Task to complete: All records, exactly as written, minus the pictures: copy them out.

The data:
==============================

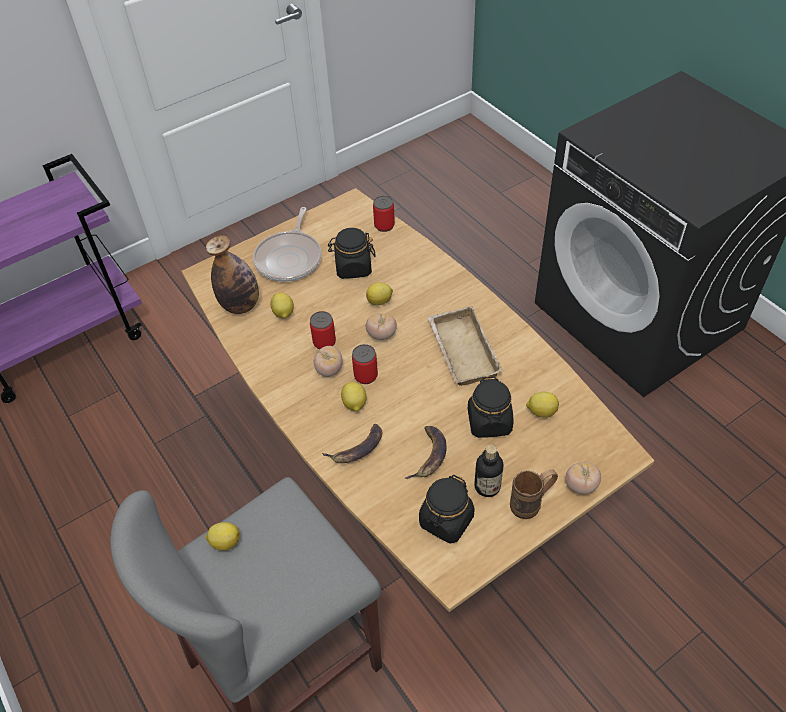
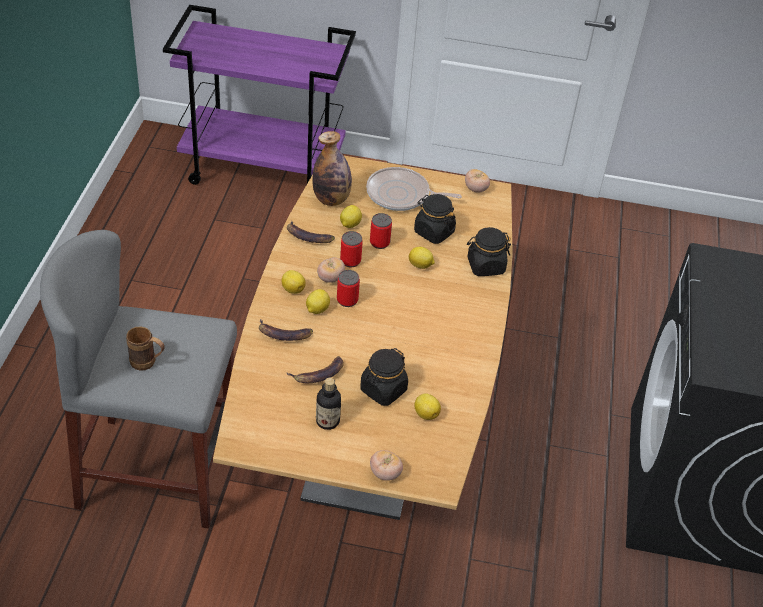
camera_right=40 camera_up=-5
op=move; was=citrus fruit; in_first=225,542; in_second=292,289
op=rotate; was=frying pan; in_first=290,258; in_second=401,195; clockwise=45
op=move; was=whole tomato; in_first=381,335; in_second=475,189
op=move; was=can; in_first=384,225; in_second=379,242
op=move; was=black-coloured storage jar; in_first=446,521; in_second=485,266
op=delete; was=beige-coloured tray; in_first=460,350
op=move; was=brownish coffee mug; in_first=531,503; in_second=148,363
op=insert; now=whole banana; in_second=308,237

==============================

Reply:
camera_right=40 camera_up=-5
op=move; was=citrus fruit; in_first=225,542; in_second=292,289
op=rotate; was=frying pan; in_first=290,258; in_second=401,195; clockwise=45
op=move; was=whole tomato; in_first=381,335; in_second=475,189
op=move; was=can; in_first=384,225; in_second=379,242
op=move; was=black-coloured storage jar; in_first=446,521; in_second=485,266
op=delete; was=beige-coloured tray; in_first=460,350
op=move; was=brownish coffee mug; in_first=531,503; in_second=148,363
op=insert; now=whole banana; in_second=308,237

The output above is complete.